If I want to keep "X" children running, I would have background procs
increment a semaphore that would be initialized with the number of
background children I would want to run. When a child came in, it
can increment semaphore, but now my foreground control proc, instead
of being stuck in select or such, will be stuck in readline's
"interrupts disabled" read routine. And it won't be able to
wake up via SIG_ALARMs, children dying. Basically, you've now
changed BASH to be "POSIX-undefined" in its behaviors: signal.2
manpage:
NOTES
The effects of signal() in a multithreaded process are unspecified.
According to POSIX, the behavior of a process is undefined after it
ignores a SIGFPE, SIGILL, or SIGSEGV signal that was not generated by
kill(2) or raise(3). Integer division by zero has undefined result.

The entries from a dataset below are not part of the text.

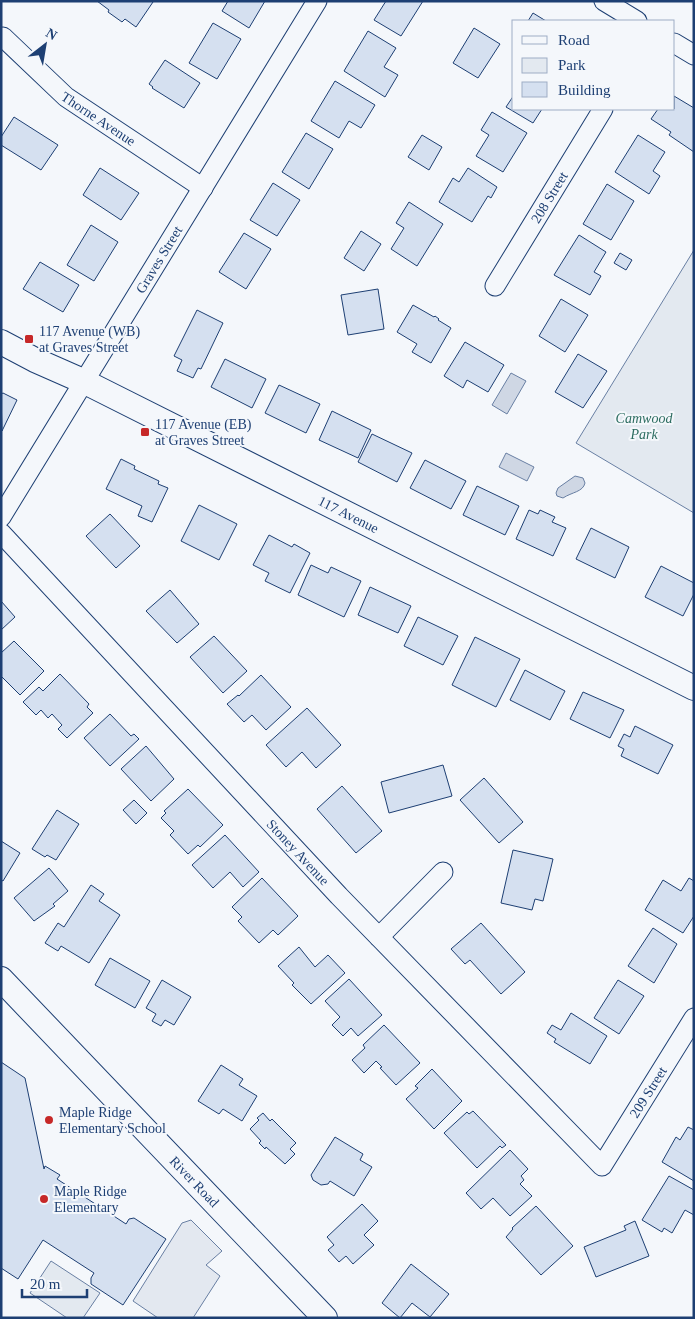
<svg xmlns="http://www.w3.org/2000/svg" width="695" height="1319" viewBox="0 0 695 1319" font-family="Georgia,serif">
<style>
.green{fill:#e3e9f0;stroke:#687fa3}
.parking{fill:#e3e8f0;stroke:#687fa3}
.water{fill:#cfd7e4;stroke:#687fa3}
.building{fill:#d5e0f0;stroke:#1d3f73}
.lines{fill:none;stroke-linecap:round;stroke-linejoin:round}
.minor-casing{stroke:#1d3f73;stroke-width:21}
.tertiary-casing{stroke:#1d3f73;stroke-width:26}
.minor{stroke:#f4f7fb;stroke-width:19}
.tertiary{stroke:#f4f7fb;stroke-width:24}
.poi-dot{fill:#c62828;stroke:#f4f7fb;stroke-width:2}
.labels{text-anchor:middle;stroke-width:4;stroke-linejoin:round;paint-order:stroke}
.street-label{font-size:14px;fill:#1d3f73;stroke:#f4f7fb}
.poi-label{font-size:14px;fill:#1d3f73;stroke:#f4f7fb;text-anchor:start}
.park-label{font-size:14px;font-style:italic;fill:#2c6c60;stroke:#f4f7fb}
</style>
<rect width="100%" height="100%" fill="#f4f7fb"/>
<path class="green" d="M694 250V513L576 443Z
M51 1261 100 1293 83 1318H67L30 1293Z"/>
<path class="parking" d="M191 1220 222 1251 206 1265 220 1276 193 1318H158L133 1301 182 1223Z"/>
<path class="water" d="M511 373 526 381 507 414 492 405Z
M506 453 534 467 527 481 499 467Z
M575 476 583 478 585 483C583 492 572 492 563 498L557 496 556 493 558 488Z"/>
<path class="building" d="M97 1H151L153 2 136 27 125 19 122 22 108 12 109 10Z
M228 1H265L249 28 222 11Z
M386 1H423L401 36 374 20Z
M533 13 546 21H528Z
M213 23 241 39 217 79 189 63Z
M474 28 500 44 478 78 453 63Z
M368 31 396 48 384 67 398 75 385 97 344 71Z
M165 60 200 83 184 108 152 88 153 87 149 84Z
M335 81 375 105 361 128 349 121 339 138 311 121Z
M514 95V109H542L533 123 506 107Z
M674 96 694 108V152L669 135 671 132 651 119 658 109H674Z
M492 112 527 133 503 172 476 156 489 135 481 130Z
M14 117 58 145 41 170 1 145V137Z
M306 133 333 149 309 189 282 172Z
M422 135 442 147 429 170 408 157Z
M638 135 665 152 653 171 660 176 649 194 615 172Z
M100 168 139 193 121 220 83 195Z
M468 168 497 187 491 198 488 196 472 222 439 202 453 178 459 182Z
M273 183 300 200 277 236 250 220Z
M607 184 634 201 611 240 583 224Z
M409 202 443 224 417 266 391 249 404 228 396 223Z
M91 225 118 242 94 281 67 265Z
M361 231 381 244 364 271 344 258Z
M244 233 271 249 246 289 219 272Z
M579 235 606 252 594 272 601 276 590 295 554 275Z
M620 253 632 260 626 270 614 263Z
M40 262 79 285 63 312 23 289Z
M378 289 384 329 348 335 341 295Z
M561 299 588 315 565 352 539 336Z
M413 305 434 317 435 316 439 319 438 320 451 328 431 363 412 352 417 344 397 332Z
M197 310 223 323 201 369 198 368 193 378 177 371 182 360 174 356Z
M465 342 504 365 488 392 467 380 463 388 444 376Z
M578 354 607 371 583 408 555 392Z
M225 359 266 379 252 408 211 387Z
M279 385 320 404 306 433 265 413Z
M3 393 17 400 2 431 1 394Z
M332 411 371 430 358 458 319 440Z
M372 434 412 453 397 482 358 462Z
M121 459 135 466 134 469 159 481 158 484 168 488 152 522 138 516 142 506 106 489Z
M425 460 466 481 451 509 410 488Z
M477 486 519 506 505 535 463 515Z
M199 505 237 524 219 560 181 541Z
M529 510 538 514 540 510 555 517 552 522 566 528 553 556 516 539Z
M110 514 140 546 116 568 86 536Z
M591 528 629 547 615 578 576 559Z
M269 535 292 547 294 544 310 553 290 593 265 581 269 573 253 565Z
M311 565 328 573 331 567 361 581 344 617 298 595Z
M661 566 694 583V594L683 616 645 597Z
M370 587 411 606 398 633 358 615Z
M170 590 199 624 177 643 146 611Z
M1 601 15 617 1 630Z
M418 617 458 636 443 665 404 646Z
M214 636 247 671 223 693 190 657Z
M475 637 520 659 496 707 452 685Z
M14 641 44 671 20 695 1 676V653Z
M525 670 565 691 550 720 510 700Z
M60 674 89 704 87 707 93 713 67 738 58 729 62 725 52 714 48 718 41 710 36 715 23 702 39 687 43 691Z
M261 675 291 707 266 730 252 715 244 722 227 704 238 695 239 696Z
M583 692 624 710 610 738 570 719Z
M307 708 341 745 316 768 302 752 286 767 266 745Z
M110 714 131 736 134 734 139 739 110 766 84 738Z
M635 726 673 745 658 774 621 756 624 749 618 746 624 734 630 737Z
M146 746 174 779 151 801 121 769Z
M443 765 452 796 389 813 381 782Z
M484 778 523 822 499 843 460 800Z
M342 786 382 831 356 853 317 809Z
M188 789 223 825 200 847 198 845 188 854 170 835 174 831 161 818 166 813 164 811Z
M134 800 147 813 136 824 123 810Z
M57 810 79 824 56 860 47 855 45 857 32 849Z
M225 835 259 872 243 887 230 872 213 888 192 865Z
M1 841 20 853 3 881 1 880Z
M513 850 553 859 543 901 535 899 532 910 501 903Z
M49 868 68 891 53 904 55 906 34 921 14 898Z
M262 878 298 916 278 935 273 930 259 943 238 921 242 917 232 907Z
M689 878 694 881V916L683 933 645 910 663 880 681 891Z
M91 885 104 894 99 901 120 915 89 963 61 946 58 951 45 943 58 923 64 927Z
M481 923 525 972 501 994 470 960 465 964 451 949Z
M653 928 677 944 654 983 628 966Z
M299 947 315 967 328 955 345 973 311 1004 292 985 294 983 278 966Z
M110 958 150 981 135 1008 95 985Z
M349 979 382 1015 358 1036 351 1028 343 1036 332 1025 340 1017 325 1001Z
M162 980 191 997 174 1025 165 1020 161 1026 152 1021 156 1014 146 1008Z
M618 980 644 996 619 1034 594 1018Z
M571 1013 607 1036 590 1064 554 1042 556 1039 547 1033 552 1025 561 1030Z
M384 1025 420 1063 396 1085 380 1068 382 1067 376 1061 364 1073 352 1060 365 1048 363 1045Z
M1 1062 25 1078 44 1169 45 1166 60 1175 57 1179 126 1224 129 1219 134 1218 166 1239 123 1305 91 1284V1278L94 1273 43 1240 18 1279 1 1268Z
M221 1065 243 1079 239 1085 257 1096 242 1121 223 1109 219 1114 198 1101Z
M432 1069 462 1101 434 1129 406 1099 418 1088 415 1086Z
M473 1111 506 1145 502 1148 500 1146 477 1168 444 1133 467 1112 469 1114Z
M263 1113 270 1121 272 1119 296 1143 290 1149 295 1154 285 1164 266 1147 265 1149 259 1143 261 1141 250 1129 259 1120 257 1118Z
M688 1127 694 1130V1181L662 1162 676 1137 680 1140Z
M335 1137 363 1154 360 1160 372 1167 354 1196 330 1181 328 1184 321 1185 313 1180 311 1175Z
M510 1150 528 1169 521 1176 524 1180 520 1184 532 1196 510 1216 493 1198 481 1209 466 1193Z
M669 1176 694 1190V1215L685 1210 672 1233 664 1228 662 1232 642 1220Z
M362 1204 378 1221 364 1235 374 1245 353 1264 346 1256 339 1262 328 1250 334 1245 327 1237Z
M536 1206 573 1246 541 1275 506 1237 513 1229 512 1228Z
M635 1221 649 1256 596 1277 584 1247 626 1230 624 1226Z
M411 1264 449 1294 430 1317 412 1303 400 1318 382 1303Z"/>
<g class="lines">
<defs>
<g id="minor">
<path d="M604 1 637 21"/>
<path id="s1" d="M3 37 66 97 203 188"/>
<path d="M674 43 694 55"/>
<path id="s2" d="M495 286 603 109"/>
<path id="s3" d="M1 517 317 1"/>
<path id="s4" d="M1 533 339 896 602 1166 694 1018"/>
<path d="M379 937 443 872"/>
</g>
<g id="tertiary">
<path id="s5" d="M1 342 35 360 85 382 694 688"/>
<path id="s6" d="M1 979 325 1318"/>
</g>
</defs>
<use href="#minor" class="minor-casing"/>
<use href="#tertiary" class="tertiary-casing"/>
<use href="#minor" class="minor"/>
<use href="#tertiary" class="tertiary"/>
</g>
<g class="poi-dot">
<rect x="24" y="334" width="10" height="10" rx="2.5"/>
<rect x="140" y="427" width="10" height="10" rx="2.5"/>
<circle cx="49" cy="1120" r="5"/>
<circle cx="44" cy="1199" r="5"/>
</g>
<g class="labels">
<g class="street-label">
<text dy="5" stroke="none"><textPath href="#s1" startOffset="126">Thorne Avenue</textPath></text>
<text dy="5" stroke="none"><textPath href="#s2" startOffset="104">208 Street</textPath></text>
<text dy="5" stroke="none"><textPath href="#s3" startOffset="302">Graves Street</textPath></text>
<text dy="5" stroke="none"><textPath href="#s5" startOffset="388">117 Avenue</textPath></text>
<text dy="5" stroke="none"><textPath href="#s4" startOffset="436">Stoney Avenue</textPath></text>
<text dy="5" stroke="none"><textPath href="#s4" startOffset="960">209 Street</textPath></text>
<text dy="5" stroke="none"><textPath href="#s6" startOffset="280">River Road</textPath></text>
</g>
<g class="poi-label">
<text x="39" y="336">117 Avenue (WB)<tspan x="39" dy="16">at Graves Street</tspan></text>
<text x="155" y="429">117 Avenue (EB)<tspan x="155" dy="16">at Graves Street</tspan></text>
<text x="59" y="1117">Maple Ridge<tspan x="59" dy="16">Elementary School</tspan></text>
<text x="54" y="1196">Maple Ridge<tspan x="54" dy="16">Elementary</tspan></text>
</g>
<g class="park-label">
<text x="644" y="423">Camwood<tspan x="644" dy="16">Park</tspan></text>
</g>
</g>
<rect width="695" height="1319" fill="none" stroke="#1d3f73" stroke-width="5"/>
<rect x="512" y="20" width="162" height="90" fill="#f4f7fb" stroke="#9eadc5"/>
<rect x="522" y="36" width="25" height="8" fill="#f4f7fb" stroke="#9eadc5"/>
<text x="558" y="45" font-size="15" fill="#1d3f73">Road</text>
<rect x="522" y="58" width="25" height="15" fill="#e3e9f0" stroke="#9eadc5"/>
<text x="558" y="70" font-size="15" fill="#1d3f73">Park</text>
<rect x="522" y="82" width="25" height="15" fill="#d5e0f0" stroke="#9eadc5"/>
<text x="558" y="95" font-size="15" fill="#1d3f73">Building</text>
<g transform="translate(45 45) rotate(31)" stroke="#f4f7fb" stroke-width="4" paint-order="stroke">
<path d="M0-4L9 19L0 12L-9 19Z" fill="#1d3f73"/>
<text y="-8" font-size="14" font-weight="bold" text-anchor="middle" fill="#1d3f73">N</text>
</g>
<path d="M22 1289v8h65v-8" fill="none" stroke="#1d3f73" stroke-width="2.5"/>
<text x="30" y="1289" font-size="15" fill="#1d3f73" stroke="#f4f7fb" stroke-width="4" paint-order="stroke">20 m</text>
</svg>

On some architectures it will generate a SIGFPE signal. (Also dividing
the most negative integer by -1 may generate SIGFPE.) Ignoring this
signal might lead to an endless loop.
See sigaction(2) for details on what happens when SIGCHLD is set to
SIG_IGN.
So now if someone gets a div/0 and can't handle the signal, it could lock
up the machine -- only because the results are undefined.
I.e. you've take away the ability to process sigs in real-time -- and
apparently *several* of these result in undefined and/or nasty behaviors.
It seems that POSIX solved that problem w/sigaction that auto-resets
a signal's disposition so as to prevent getting into a situation of being
"nested", handling the same sigs.
Though apparently BSD's implementation further screwed up signal handling
-- and why is that important? Linux has different libs -- some providing
the stable SysV interface, and others the BSD interface. Problem there is
that after around 2003, most of the SysV vendors were out of business, and
now the BSD'ers had enough clout to change POSIX's charter from
"descriptive" to "proscriptive" -- so they can push through mandatory
changes that anyone who wants to continue to claim POSIX compat has to
comply with.
The Gnu people are supporting the new posix compat so they can claim posix
compat as a feature of gnu SW (and added marketing bullet). So -- more from
the signal manpage:
The situation on Linux is as follows:
* The kernel's signal() system call provides System V semantics.
* By default, in glibc 2 and later, the signal() wrapper function does
not invoke the kernel system call. Instead, it calls sigaction(2)
using flags that supply BSD semantics. This default behavior is pro-
vided as long as the _BSD_SOURCE feature test macro is defined. By
default, _BSD_SOURCE is defined; it is also implicitly defined if one
defines _GNU_SOURCE, and can of course be explicitly defined.
...
* The signal() function in Linux libc4 and libc5 provide System V
semantics. If one on a libc5 system includes <bsd/signal.h> instead
of <signal.h>, then signal() provides BSD semantics.
That last one is -- can really be bad if an autoconfig ends up linking
a program to the BSD semantics and not the SysV semantics.
It's quite possible that depending on how bash is configured, someone
might pull in one or the other -- but many of the signal problems are
there because of gnu not using linux OS calls but re-implementing their
own stuff using BSD.
Anyway -- not being able to respond to signals in ***real-time*** is
a problem that is only going to get worse as machines become more
*parallel*. Not being able to load-balance and respond to sigs in any
real-time is only going to become more costly as cpu resources continue
growing, but only in parallel.
I'm guessing that readline would have to be turned "inside-out" to
become event driven and thread-safe?